In response to this contradiction in public healthcare policy, a number of states have passed legislative mandates requiring coverage of medical foods. However there are differences in the number of disorders covered, the types of medical foods allowed as well as age and cost restrictions. Disparities in access to treatment among states must be addressed to ensure that newborn screening systems throughout the country offer the same chance at the best possible outcome for affected individuals and their families. The call for expanded newborn screening at the national level magnifies the present inconsistencies and multiplies the number of infants and children denied coverage for their conditions.
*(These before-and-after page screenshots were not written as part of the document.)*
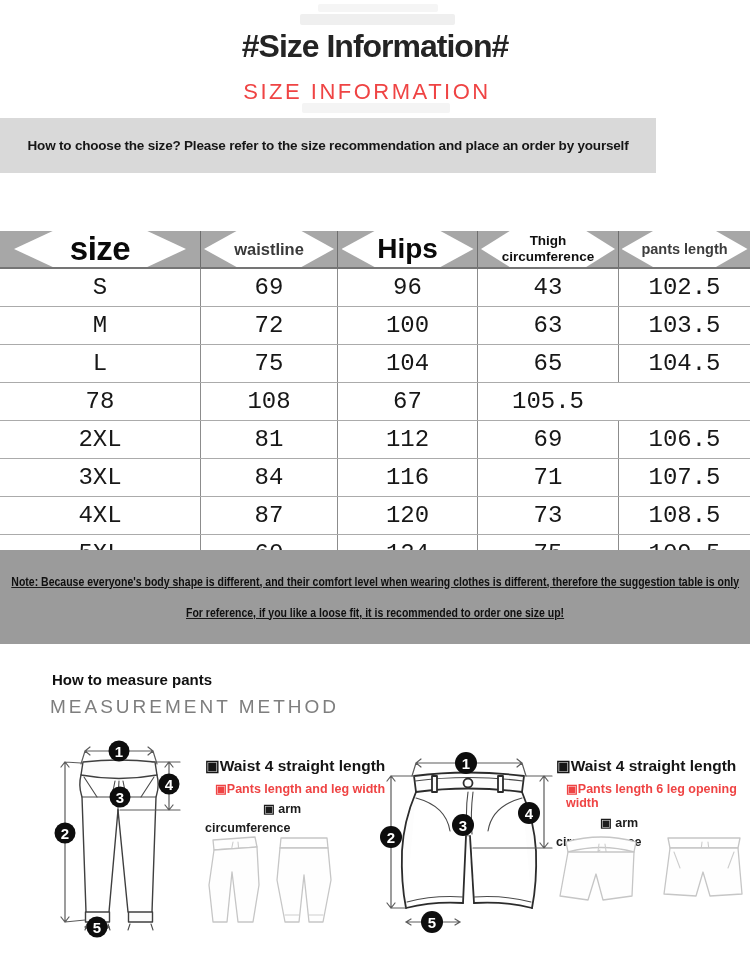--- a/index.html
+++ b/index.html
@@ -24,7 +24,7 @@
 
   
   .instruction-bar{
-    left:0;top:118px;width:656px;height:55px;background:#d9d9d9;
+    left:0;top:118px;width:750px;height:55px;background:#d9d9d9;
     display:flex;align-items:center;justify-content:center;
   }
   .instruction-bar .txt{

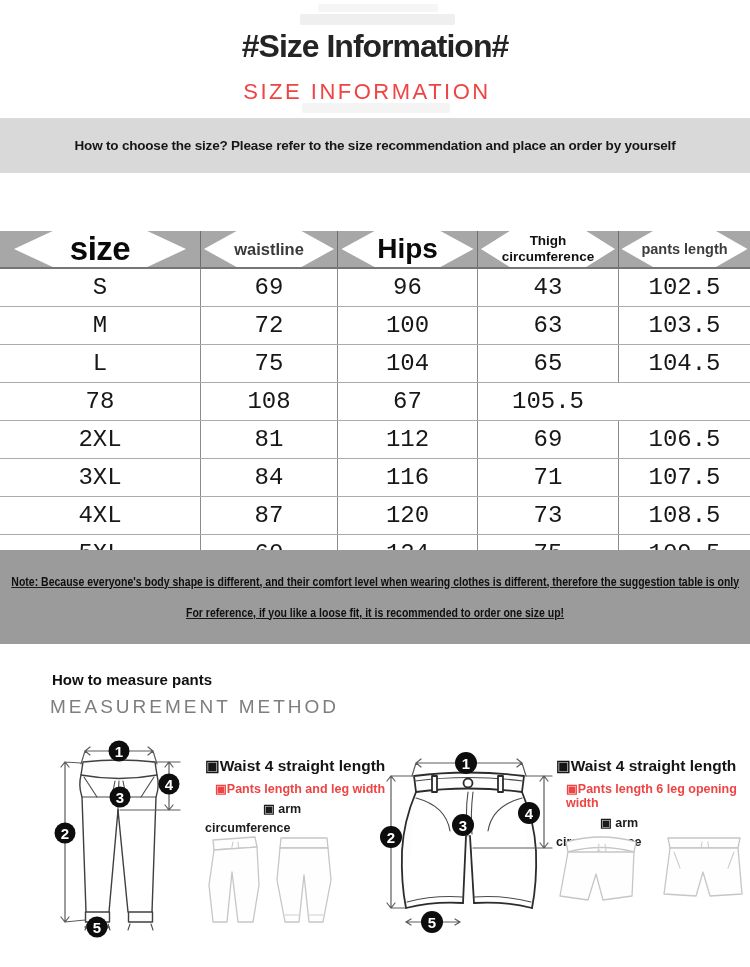--- a/index.html
+++ b/index.html
@@ -155,7 +155,6 @@
       <div class="st-cell">104.5</div>
     </div>
     <div class="st-row">
-      <div class="st-cell">78</div>
       <div class="st-cell">108</div>
       <div class="st-cell">67</div>
       <div class="st-cell">105.5</div>

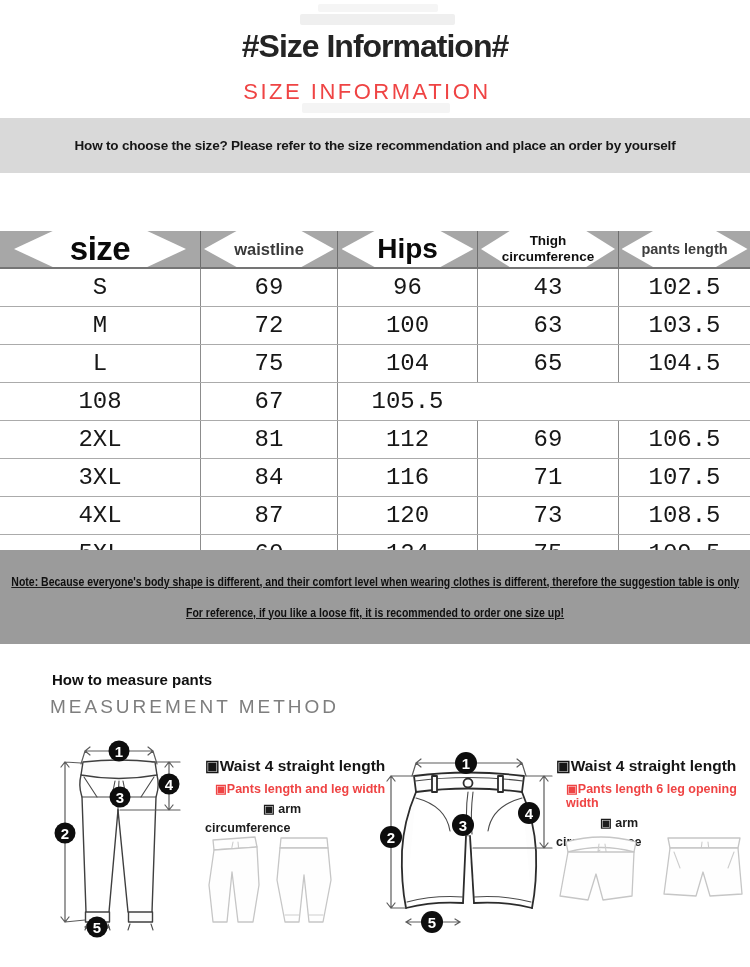--- a/index.html
+++ b/index.html
@@ -68,7 +68,7 @@
   
   .note-block{
     left:0;top:550px;width:750px;height:94px;background:#9b9b9b;
-    display:flex;flex-direction:column;align-items:center;justify-content:center;gap:17px;text-decoration:underline;
+    display:flex;flex-direction:column;align-items:center;justify-content:center;gap:17px;
   }
   .note-line{font-size:12.5px;font-weight:700;color:#101010;white-space:nowrap;transform:scaleX(0.84);transform-origin:50% 50%;}
 

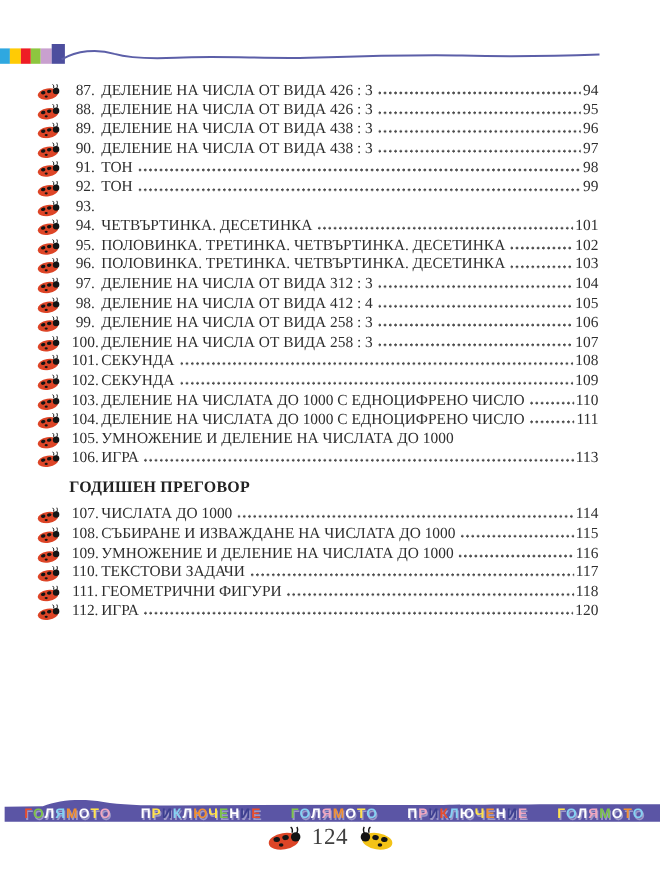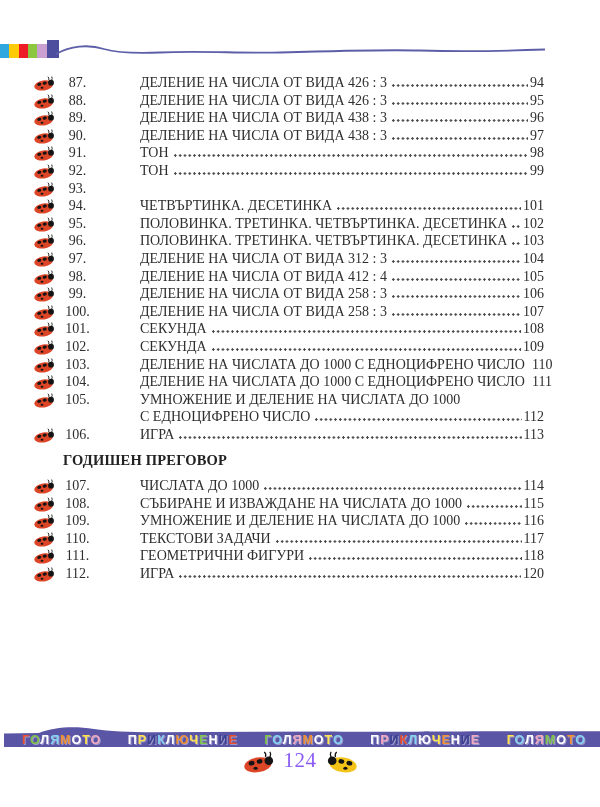--- a/index.html
+++ b/index.html
@@ -24,7 +24,7 @@
   .numcol{width:29px;flex:0 0 29px;text-align:center;}
   .bodycol{flex:1 1 auto;min-width:0;}
   .line{display:flex;align-items:baseline;}
-  .title{white-space:nowrap;margin-left:48px;}
+  .title{white-space:nowrap;}
   .leader{
     flex:1 1 auto;height:3px;margin:0 2px 0 5px;
     background-image:radial-gradient(circle at 1.3px 1.5px,#4a4a4a 1.05px,transparent 1.35px);

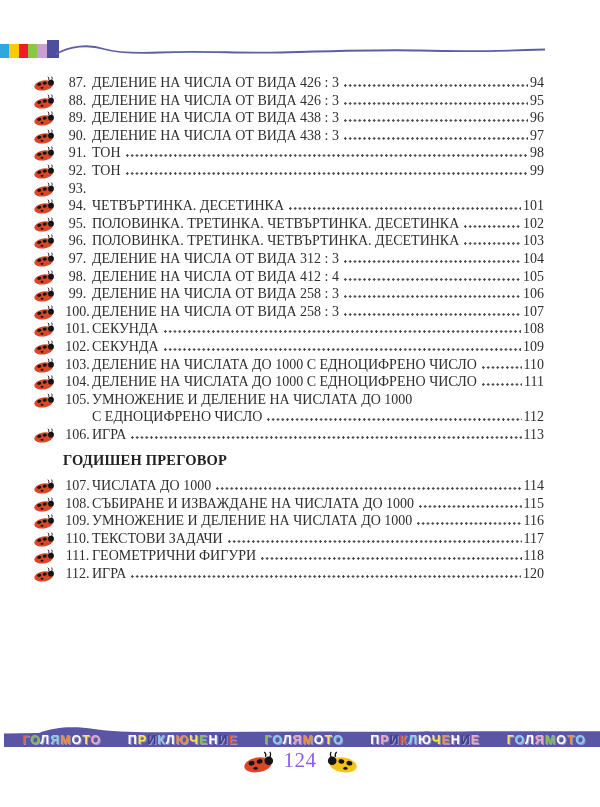--- a/index.html
+++ b/index.html
@@ -499,11 +499,6 @@
         <span class="line">
           <span class="title">УМНОЖЕНИЕ И ДЕЛЕНИЕ НА ЧИСЛАТА ДО 1000</span>
         </span>
-        <span class="line">
-          <span class="title">С ЕДНОЦИФРЕНО ЧИСЛО</span>
-          <span class="leader"></span>
-          <span class="pagenum">112</span>
-        </span>
       </span>
     </div>
     <div class="row">

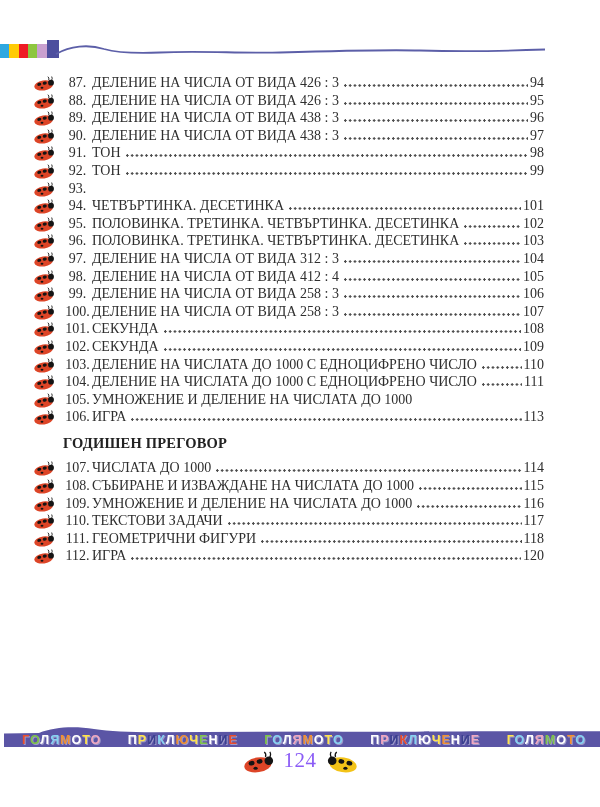--- a/index.html
+++ b/index.html
@@ -53,7 +53,7 @@
     display:flex;justify-content:center;align-items:center;gap:7px;
   }
   .footer .bug-big svg{width:34px;height:24px;display:block;}
-  .footer .pgnum{font-size:21px;color:#8b5cf6;letter-spacing:.5px;position:relative;top:-1px;}
+  .footer .pgnum{font-size:21px;color:#404040;letter-spacing:.5px;position:relative;top:-1px;}
 </style>
 </head>
 <body>

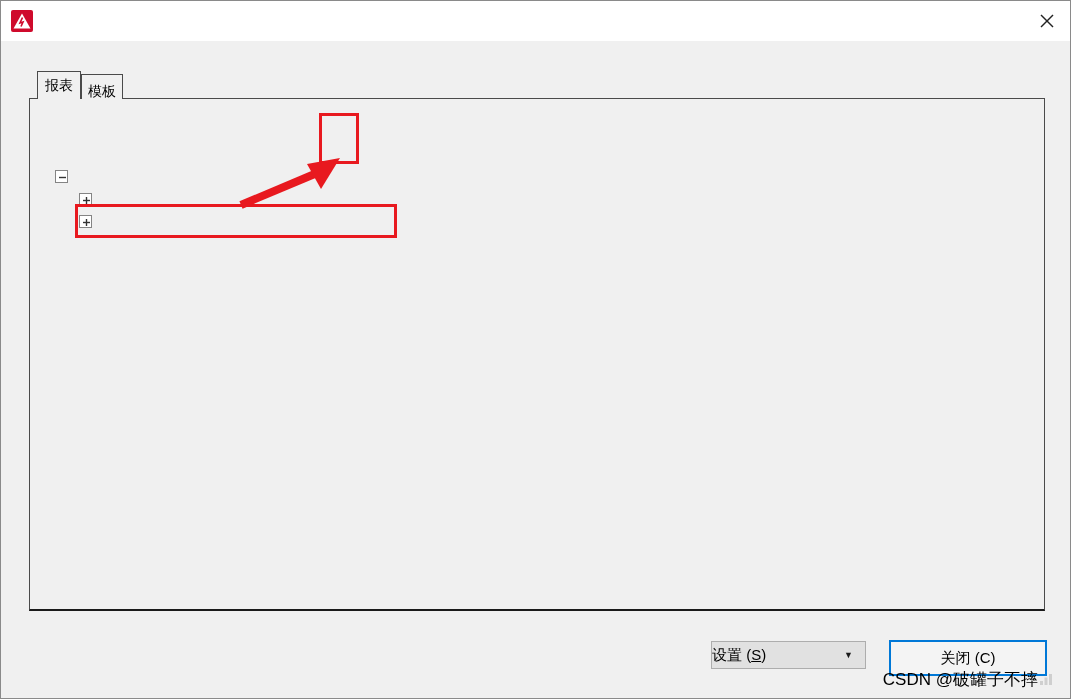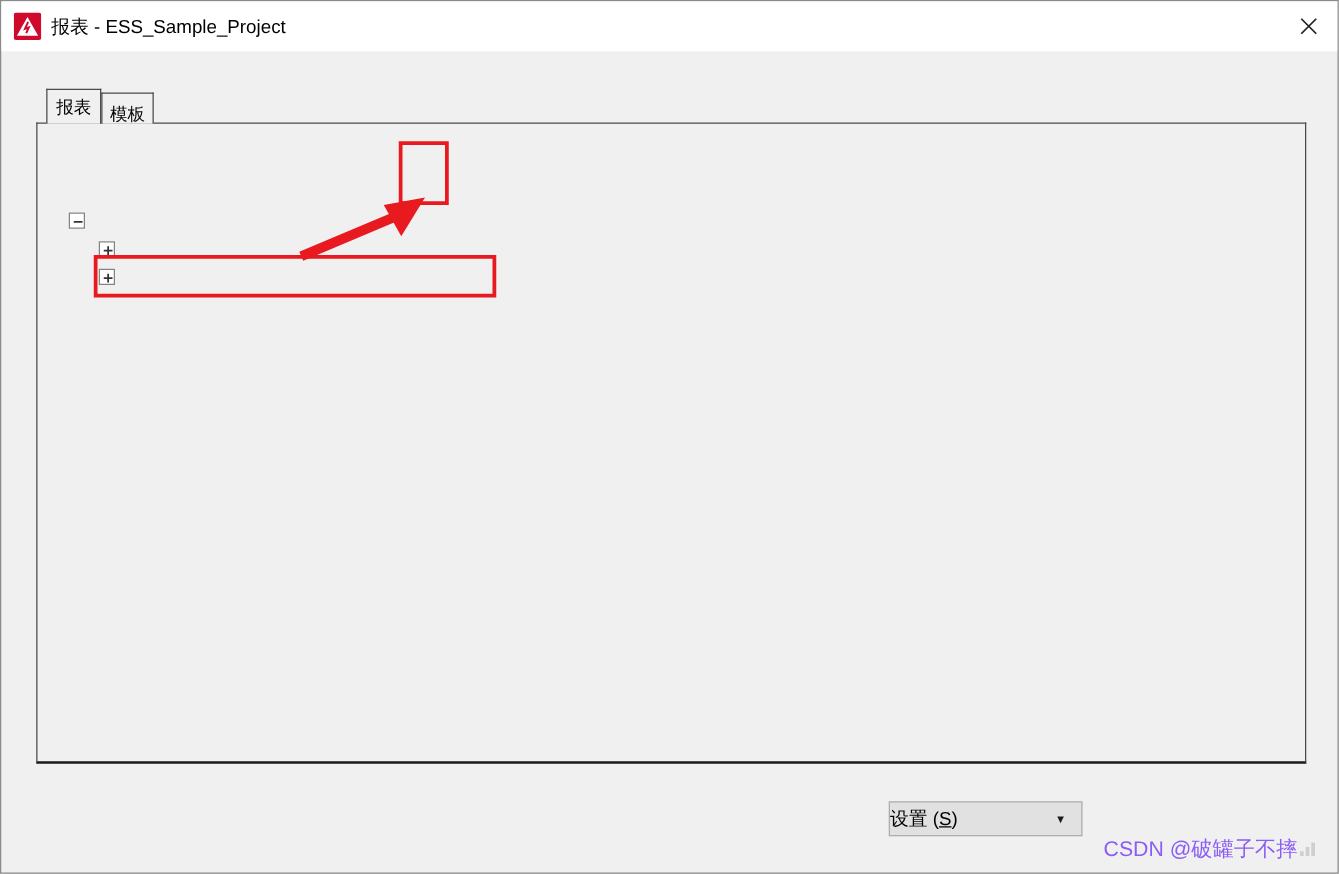--- a/index.html
+++ b/index.html
@@ -73,7 +73,6 @@
       <polygon points="11,3.5 19.5,18.5 2.5,18.5" fill="#ffffff"></polygon>
       <polyline points="11.5,7.5 9,13 12,12 10,16.5" fill="none" stroke="#cf0a2c" stroke-width="1.6"></polyline>
     </svg>
-    <div class="title-text">报表 - ESS_Sample_Project</div>
     <div class="close-btn">
       <svg width="16" height="16" viewBox="0 0 16 16">
         <line x1="2" y1="2" x2="14" y2="14" stroke="#222" stroke-width="1.4"></line>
Genetic Metabolic Dietitians International (GMDI) recommends the development of a national policy that supports healthcare coverage by both private and public health plan providers. A review of effective state based systems would provide important information as to how a national policy could be successfully implemented. National policy supporting treatment coverage of genetic metabolic disease would resolve the current newborn screening paradox --- screening in order to identify individuals with genetic metabolic disorders without then providing coverage for the medically necessary treatment. GMDI recognizes that without access to and coverage of medical food treatment for these conditions, many children will not benefit from early diagnosis, diminishing the returns of newborn screening not only for those individuals and their families but also for society as a whole.